A few other factors affecting the battleground states are also worth mentioning. As noted earlier, Kerry cannot really expect to improve on
Gore's margins among Hispanics, and will be lucky to hold them. But the growth in the Hispanic citizen voting-age population, while sometimes overestimated as a factor in national politics (since 40 percent of the Hispanic voting-age population is not eligible to vote), should help Democrats in several battleground states. Those states range from Florida, to New Mexico, where Hispanic voting participation levels have been far above the national average, and even Oregon, where a close vote could be influenced by a significant increase in the state's relatively small Hispanic population.
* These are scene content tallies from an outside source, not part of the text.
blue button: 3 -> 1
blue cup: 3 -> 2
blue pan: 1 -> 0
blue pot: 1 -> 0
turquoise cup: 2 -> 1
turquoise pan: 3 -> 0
Finally, there are segments of the electorate where Democrats have long maintained hard-to-sustain big margins. The obvious example is among African-Americans, a group where Gore actually improved on Clinton's 84-percent performance in 1996 by winning 90 percent. Ironically, the extraordinary upward mobility of black families during the Clinton years, along with a strong culturally conservative strain, may at some point begin to produce an African-American GOP vote closer to the 20 percent Republican presidential candidates routinely received before Reagan. Given the strongly conservative ideology of the Bush administration, and the polarization of the political climate, significant Republican gains among black voters are unlikely to occur this year.
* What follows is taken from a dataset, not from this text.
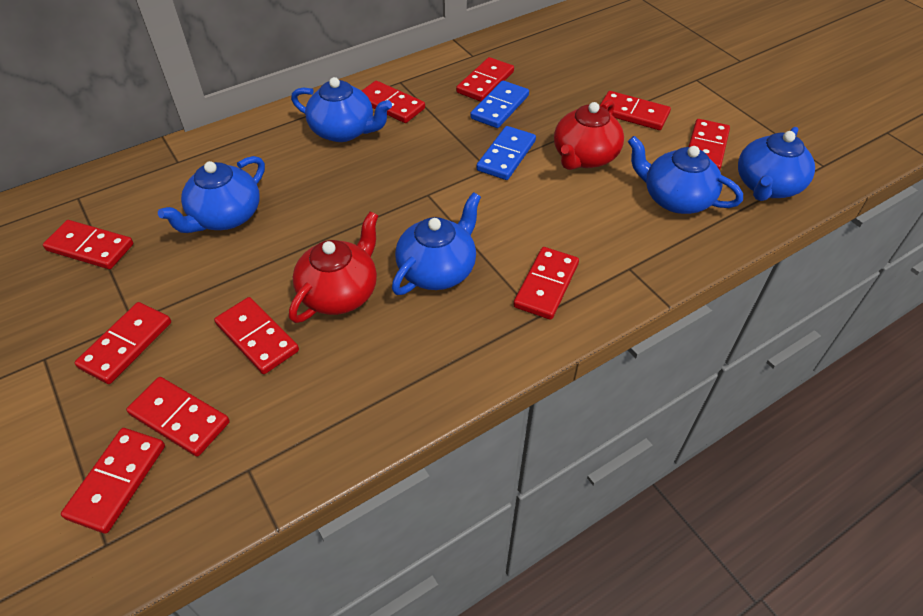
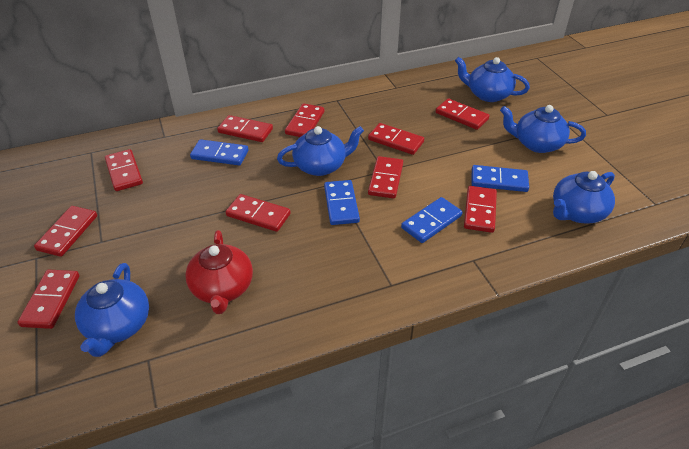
blue domino: 2 -> 4
red teapot: 2 -> 1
Among Jews, another strongly Democratic group, Republicans hope to make gains in 2004. Clinton and Gore probably reached the upper limit of Democratic support among Jews, with Gore winning a remarkable 80 percent -- thanks in part to help from running mate Joe Lieberman. The effect of that support was compounded by an exceptionally high Jewish turnout. Prior to Clinton, Republicans typically won one-third or more of the Jewish vote. The Bush campaign hopes that his outspoken solidarity with Israel will help offset his close identification with the Christian Right. While Jews are a relatively small segment of the national electorate, they matter in the battleground states of Florida, Pennsylvania, Ohio, and Michigan.
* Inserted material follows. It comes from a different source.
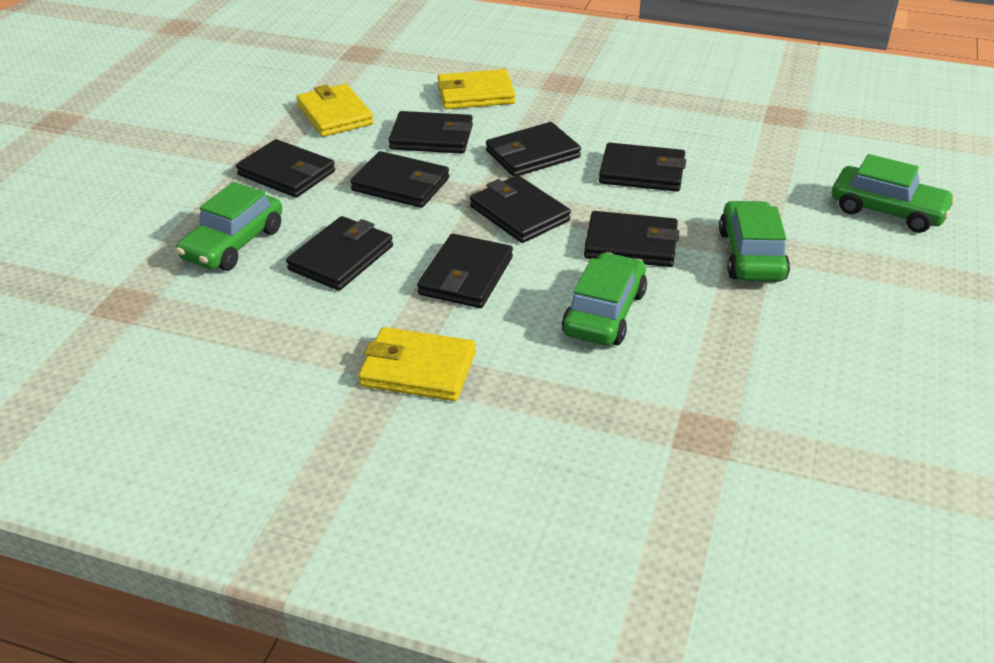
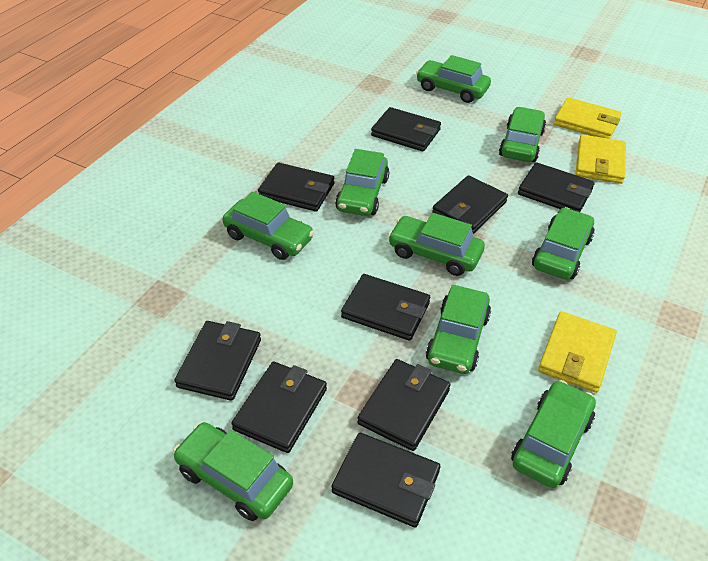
green car: 4 -> 9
The bottom line about swing voters for Democrats in 2004 is simply this: Bill Clinton set the standard for contemporary Democratic presidential politics in 1996 with a message that reached well up the income and educational scales while keeping traditional downscale and minority Democrats happy and energized. Al Gore maintained much of the Clinton upscale appeal, but lost significantly among middle-income and less-educated voters, especially those with conservative cultural views. Gore also suffered large defections from younger voters.
John Kerry should pay attention to the hinges of the swing vote nationally, and in the battleground states. Against an opponent whose whole campaign is predicated on maximum mobilization of his conservative base, the swinging door is wide open to a Democrat willing to walk right through.